Paris/Düsseldorf Mehrheit dringend gesucht

Paris/Düsseldorf · Ob der neue Präsident sein Programm jemals umsetzen kann, hängt von den Parlamentswahlen ab.

Damit der neu gewählte französische Staatspräsident auch eine Regierungsmehrheit bekommt, wurde vor einigen Jahren eigens dessen Amtszeit von sieben auf fünf Jahre verkürzt, so dass die Parlamentswahl jeweils kurz nach der Präsidentenwahl stattfinden kann. Die Wahl einer neuen Nationalversammlung sollte so etwas sein wie die logische Fortsetzung des Duells um die Staatsspitze. Nur ist diesmal alles etwas anders.

Emmanuel Macron hat die Präsidentenwahl zwar klar gewonnen. Ob er aber bei den Parlamentswahlen am 11. und 18. Juni eine Mehrheit gewinnen kann, ist höchst ungewiss. Macrons Bewegung "En Marche!" ist erst ein gutes Jahr alt, viele ihrer Kandidaten sind politische Anfänger, die sich in der direkten Auseinandersetzung mit erfahrenen Wahlkampfprofis schwer tun werden. Zwar kann Macron landesweit laut Umfragen mit etwa einem Viertel der Stimmen rechnen, was ziemlich genau seinem Ergebnis in der erste Runde in der Präsidentenwahl entspricht. Doch wie viele Abgeordnetensitze dabei herausspringen, ist angesichts des französischen Mehrheitswahlrechts nur sehr schwer kalkulierbar.

In jedem der 577 Wahlkreise wird ein Abgeordneter für die Nationalversammlung direkt gewählt. Die politischen Kräfteverhältnisse vor Ort sind also entscheidend. Wenn kein Kandidat im ersten Wahlgang mehr als 50 Prozent bekommt, gibt es eine Stichwahl. Qualifiziert sind alle Bewerber, für die in der ersten Runde mindestens 12,5 Prozent der Wahlberechtigten gestimmt haben.

Zwar liegt "En Marche!" in den Umfragen national bislang vorne, aber die Konservativen und Le Pens Front National sind Macrons Bewegung dicht auf den Fersen.
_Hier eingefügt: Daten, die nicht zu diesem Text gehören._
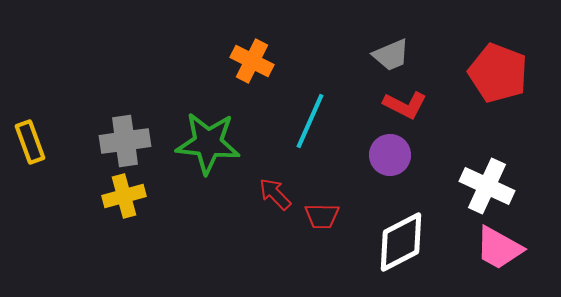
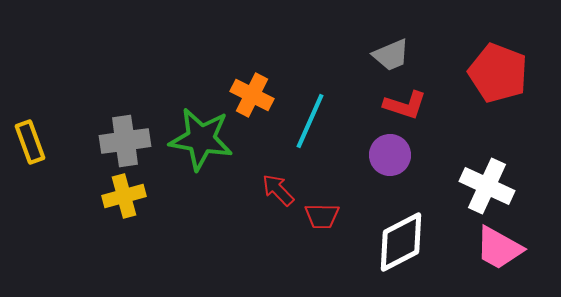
orange cross: moved 34 px down
red L-shape: rotated 9 degrees counterclockwise
green star: moved 7 px left, 4 px up; rotated 4 degrees clockwise
red arrow: moved 3 px right, 4 px up
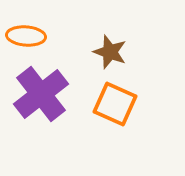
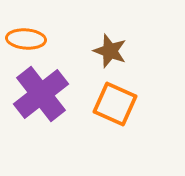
orange ellipse: moved 3 px down
brown star: moved 1 px up
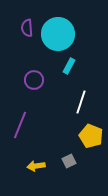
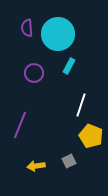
purple circle: moved 7 px up
white line: moved 3 px down
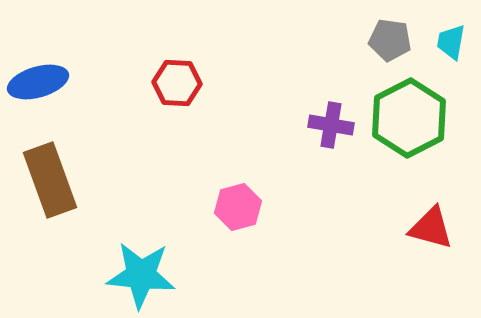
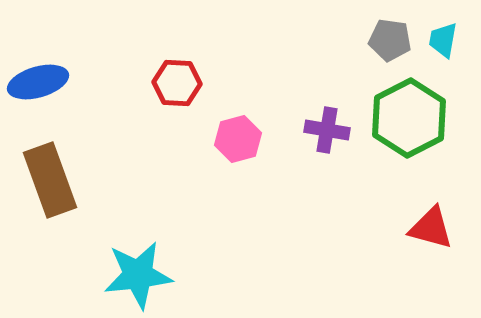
cyan trapezoid: moved 8 px left, 2 px up
purple cross: moved 4 px left, 5 px down
pink hexagon: moved 68 px up
cyan star: moved 3 px left; rotated 12 degrees counterclockwise
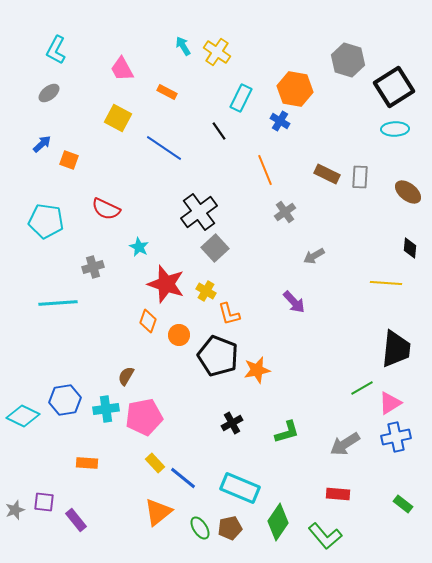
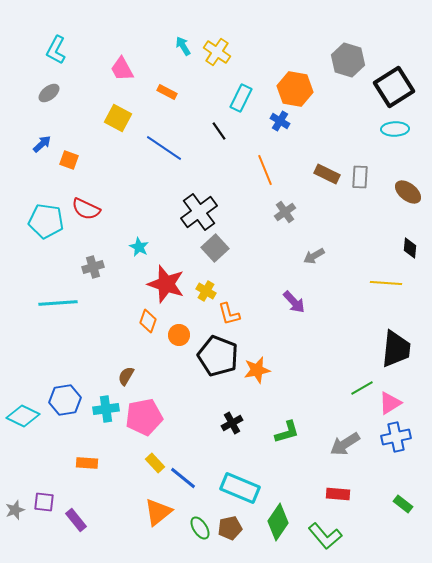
red semicircle at (106, 209): moved 20 px left
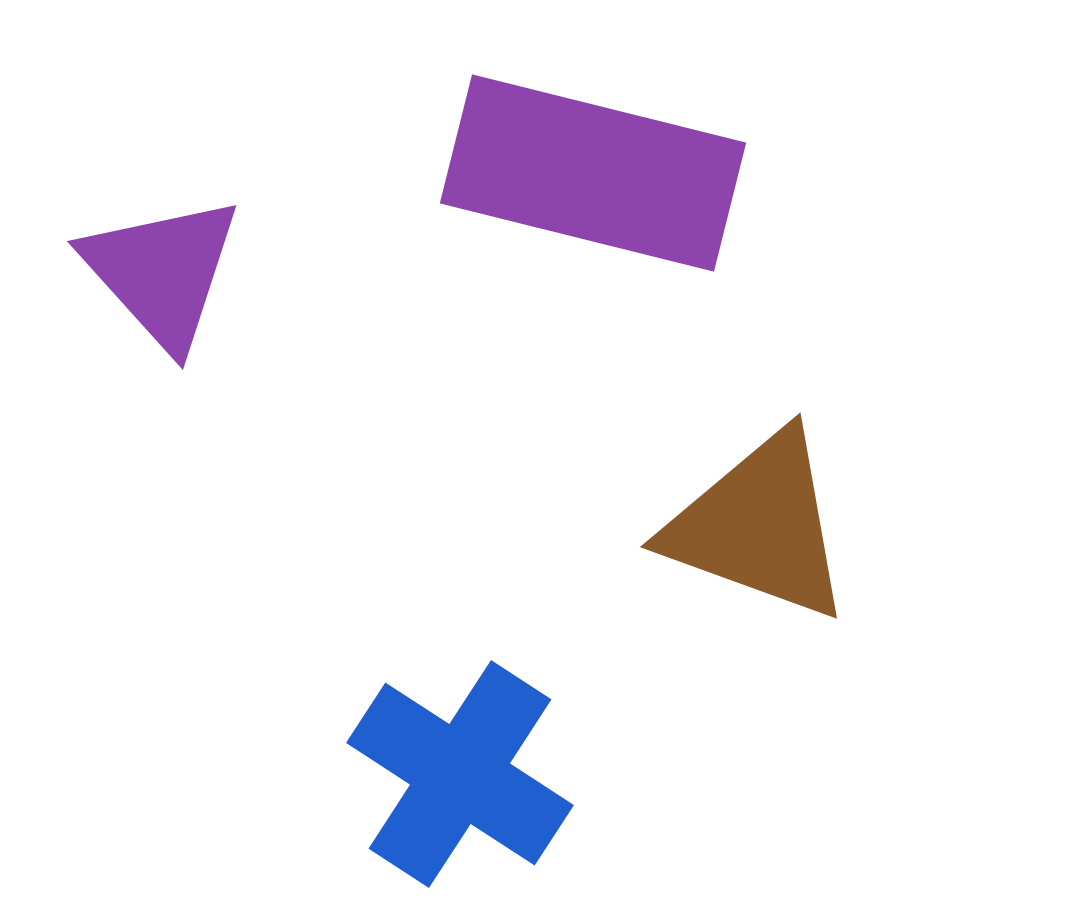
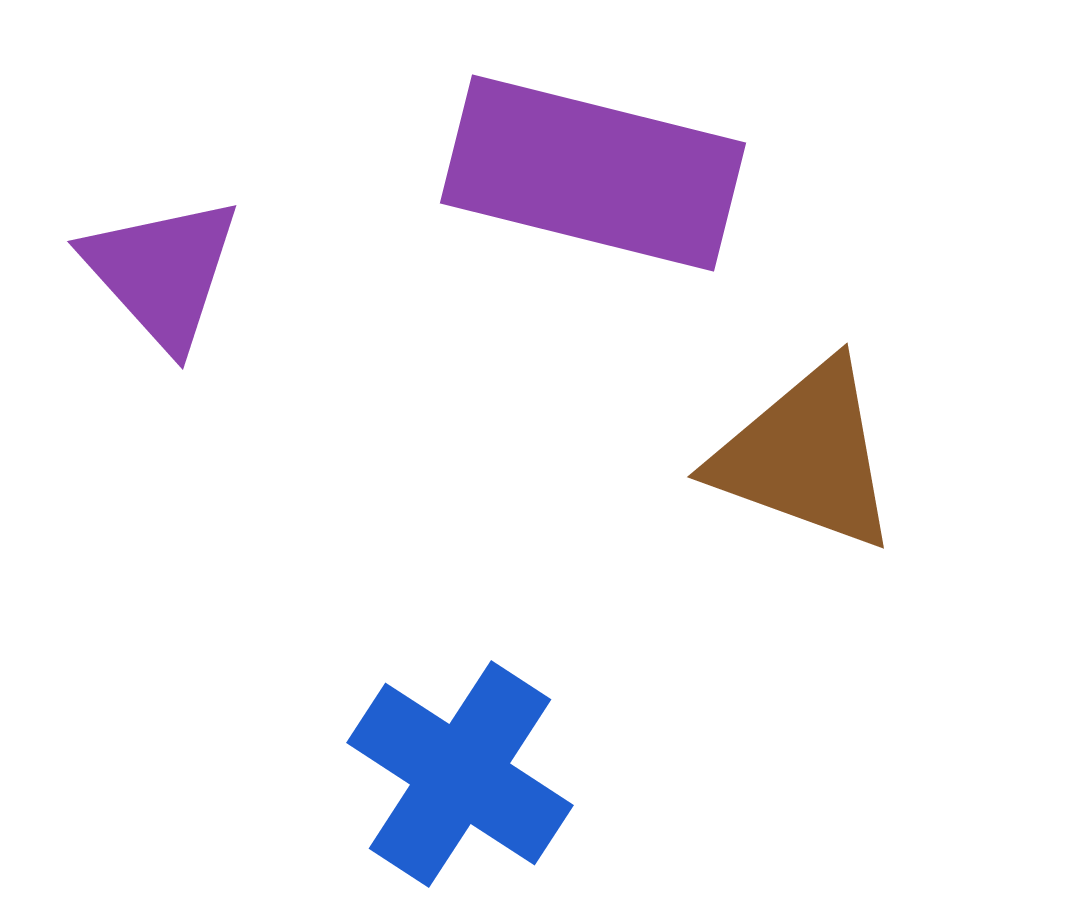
brown triangle: moved 47 px right, 70 px up
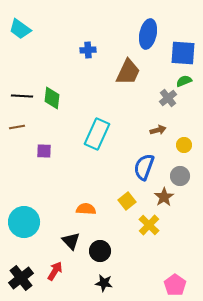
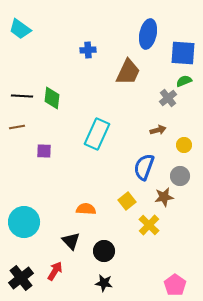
brown star: rotated 24 degrees clockwise
black circle: moved 4 px right
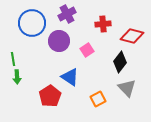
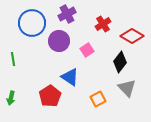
red cross: rotated 28 degrees counterclockwise
red diamond: rotated 15 degrees clockwise
green arrow: moved 6 px left, 21 px down; rotated 16 degrees clockwise
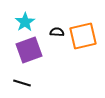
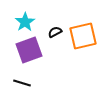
black semicircle: moved 2 px left; rotated 32 degrees counterclockwise
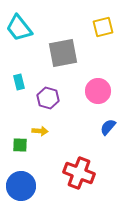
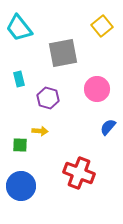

Fast ebenso groß ist das Wählerpotenzial des Linkspopulisten Jean-Luc Mélenchon. Wenn man jetzt noch einkalkuliert, dass sich bei der Präsidentenwahl jeder vierte Wähler enthalten hat und weitere zwölf Prozent - das sind immerhin vier Millionen - aus Protest bewusst einen weißen oder ungültig gemachten Stimmzettel abgegeben haben, wird klar, dass Macron eine Zwangsehe mit anderen Parteien droht, die sogenannte Kohabitation.

Macron müsste dann einen Premierminister aus diesem Lager ernennen, der seine Politik aber weitgehend blockieren könnte, so wie es der Sozialist Lionel nach 1997 zeitweise gegenüber dem Neogaullisten Jacques Chirac praktiziert hat.